■ **Exercise prompt**: Please write out every line of the listing below word for word, omitting the pictures.

-- start --

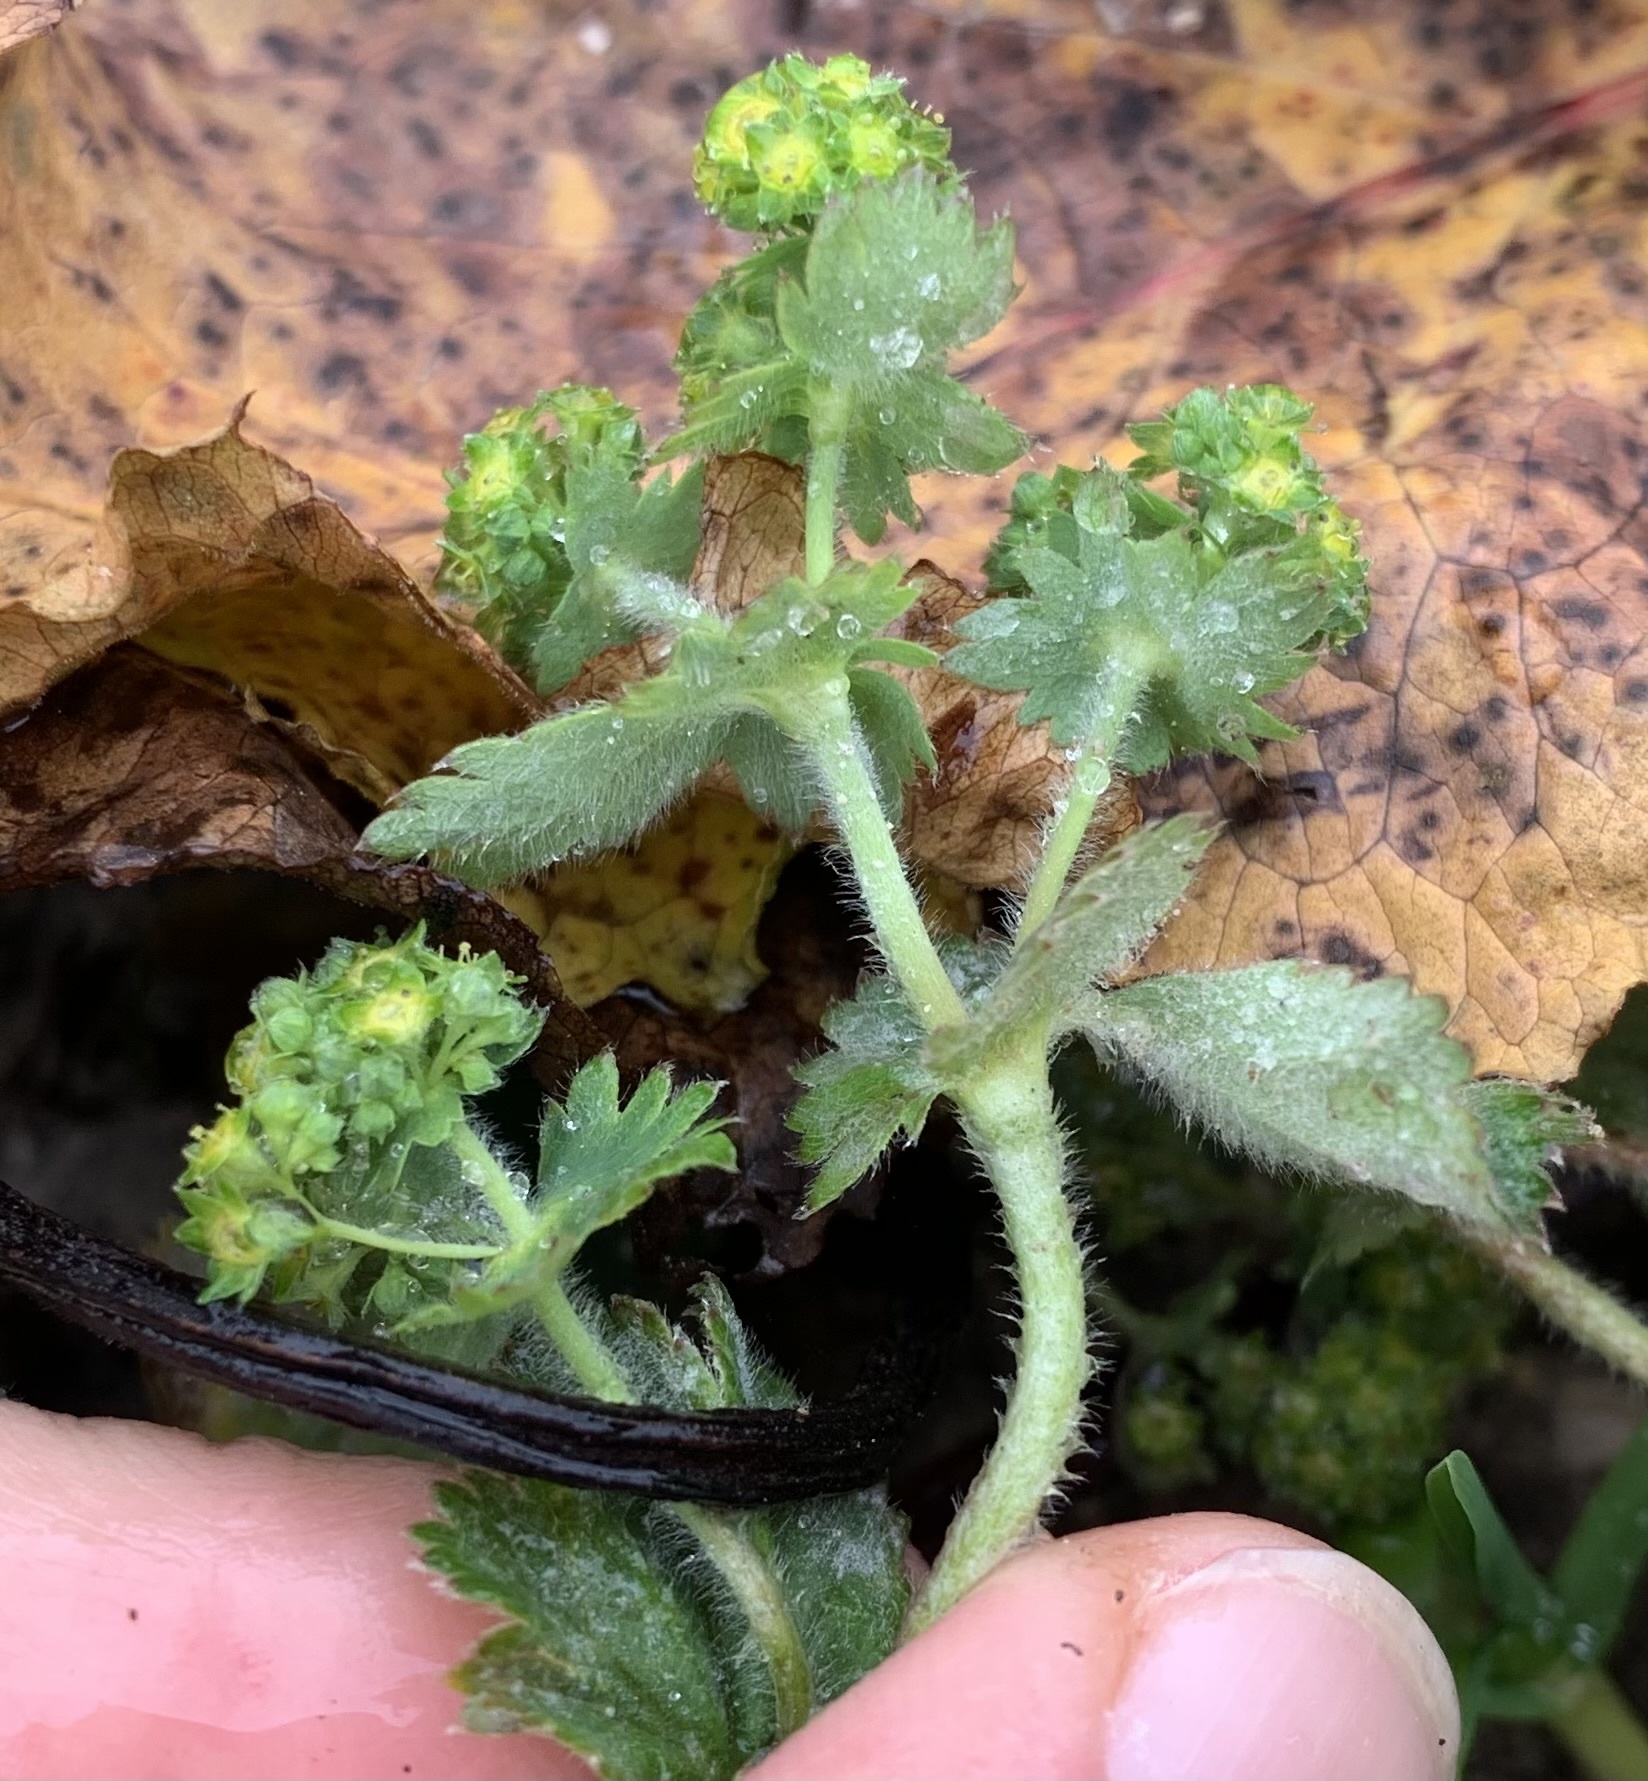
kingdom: Plantae
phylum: Tracheophyta
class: Magnoliopsida
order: Rosales
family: Rosaceae
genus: Alchemilla
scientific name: Alchemilla monticola
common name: Hairy lady's mantle
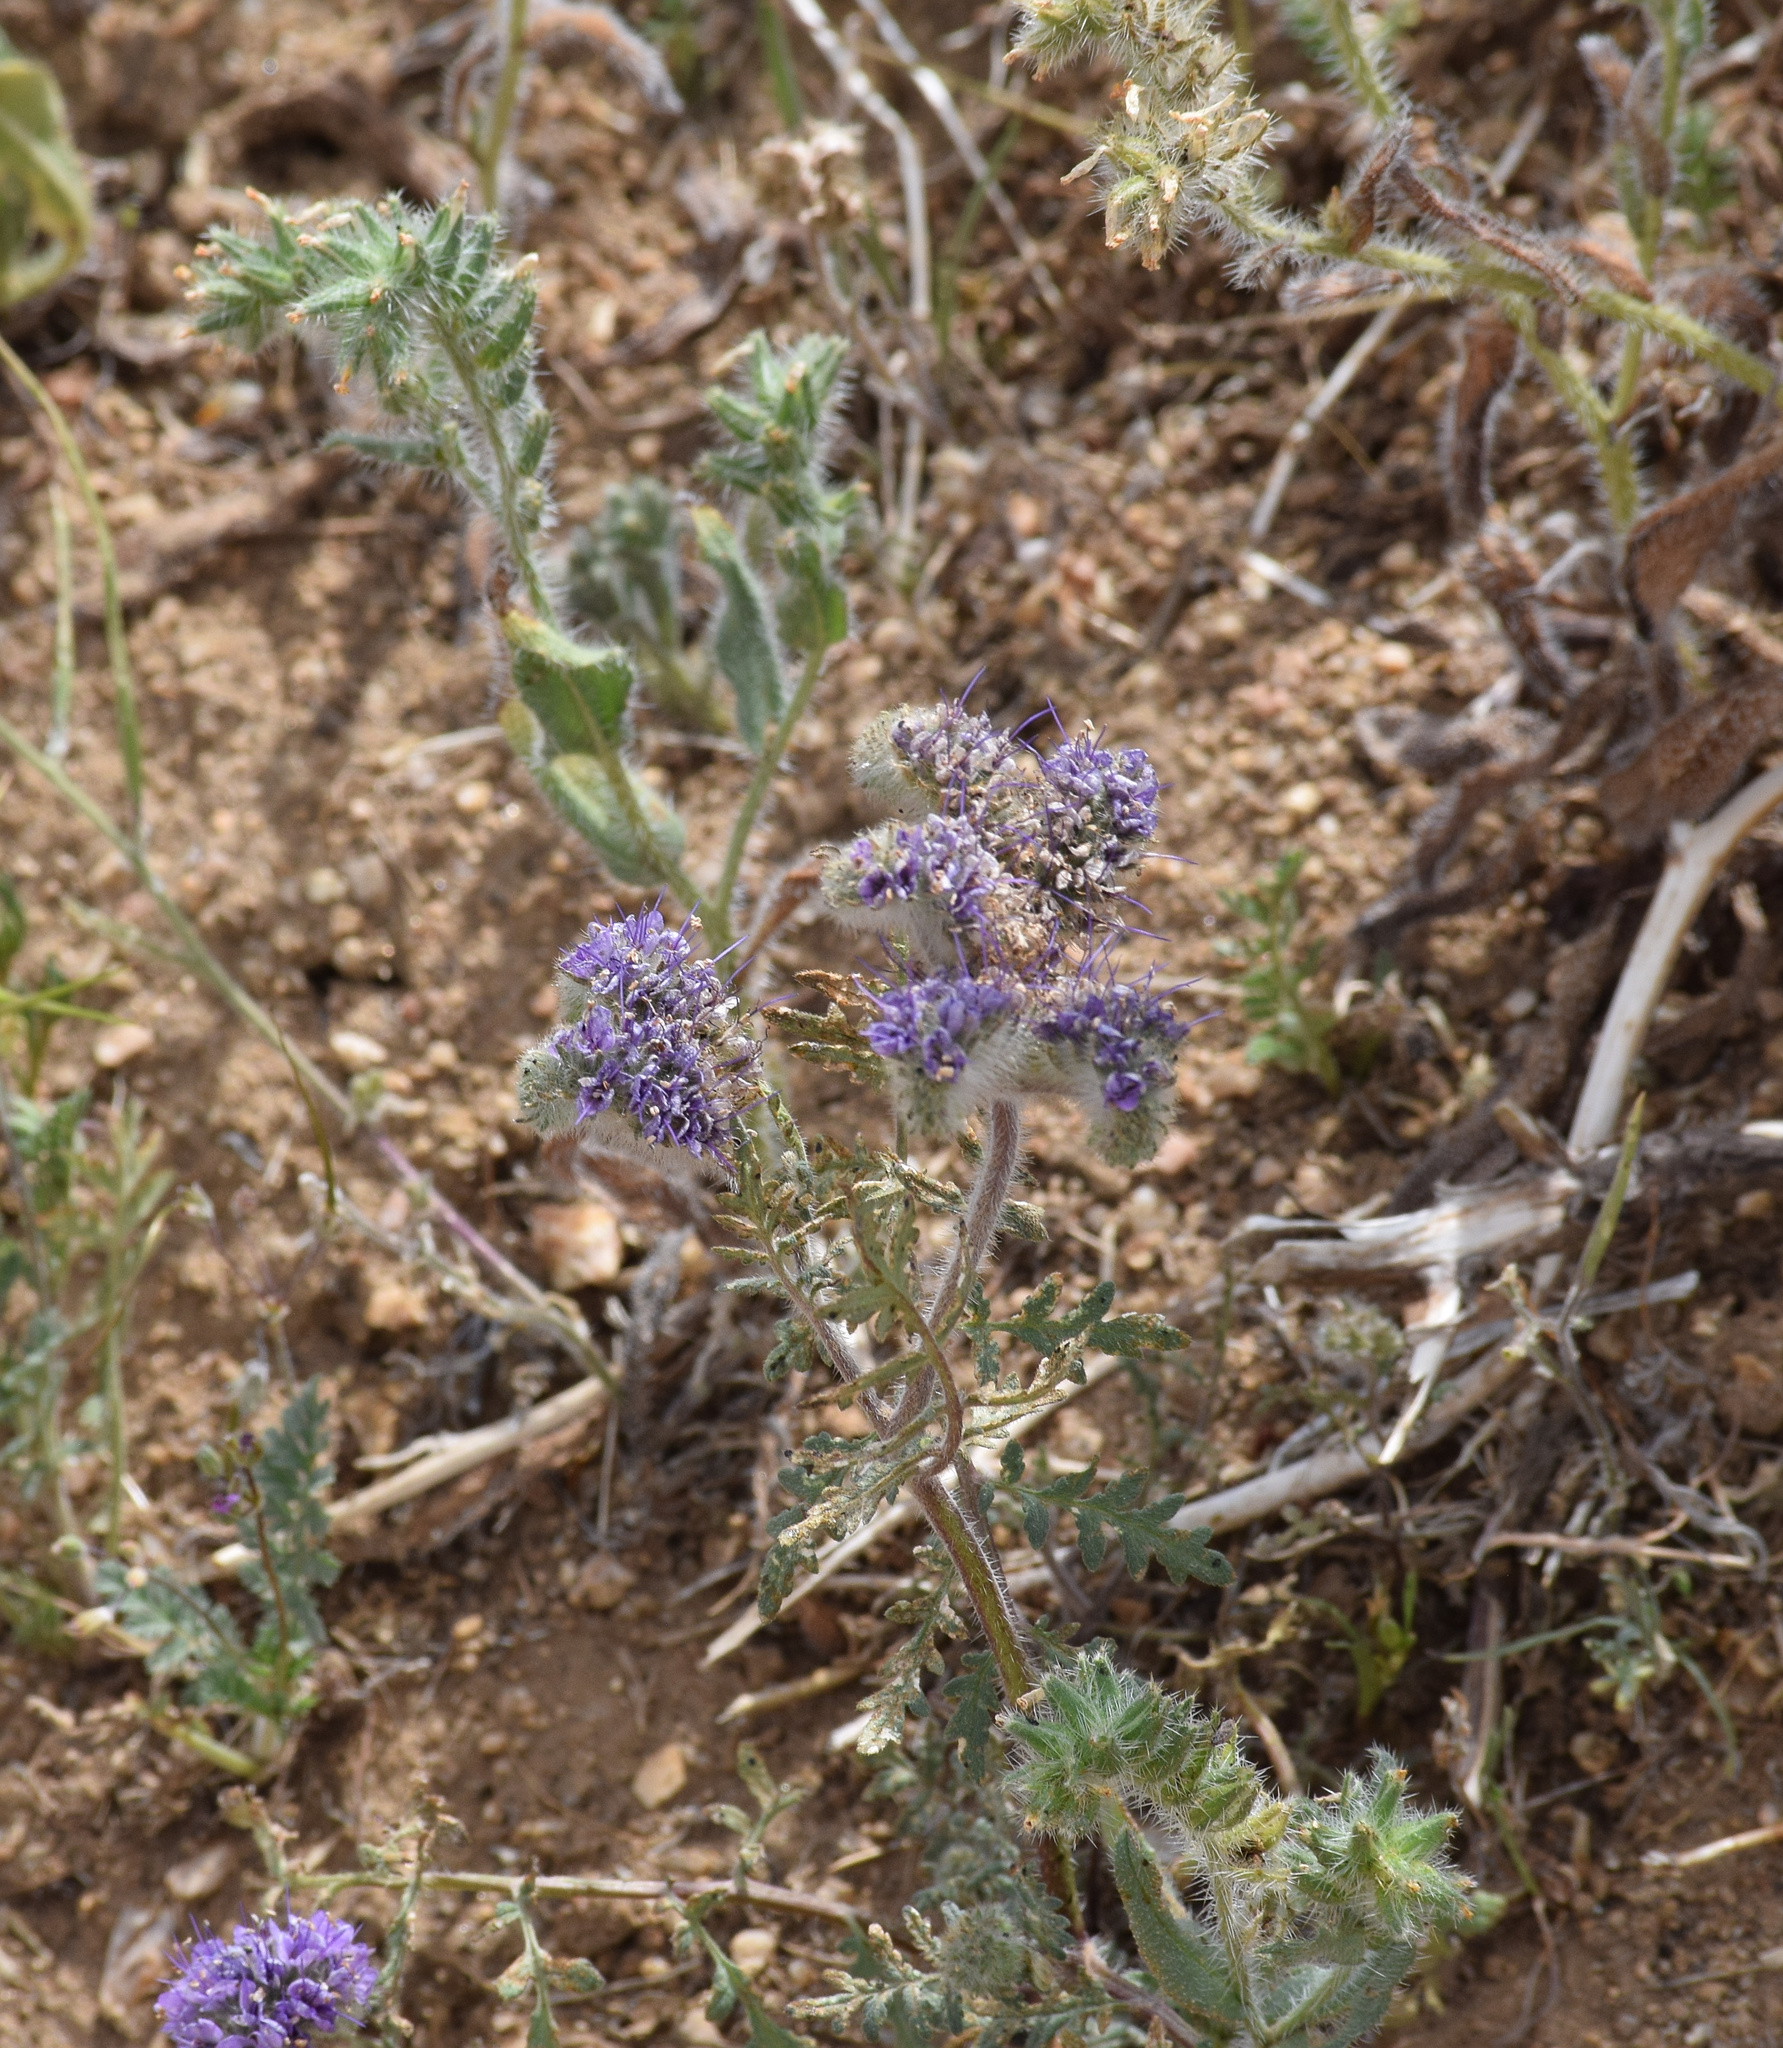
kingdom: Plantae
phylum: Tracheophyta
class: Magnoliopsida
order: Boraginales
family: Hydrophyllaceae
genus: Phacelia
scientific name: Phacelia tanacetifolia
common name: Phacelia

-- end --

■ **Solution to this exercise**:
kingdom: Plantae
phylum: Tracheophyta
class: Magnoliopsida
order: Rosales
family: Rosaceae
genus: Alchemilla
scientific name: Alchemilla monticola
common name: Hairy lady's mantle
kingdom: Plantae
phylum: Tracheophyta
class: Magnoliopsida
order: Boraginales
family: Hydrophyllaceae
genus: Phacelia
scientific name: Phacelia tanacetifolia
common name: Phacelia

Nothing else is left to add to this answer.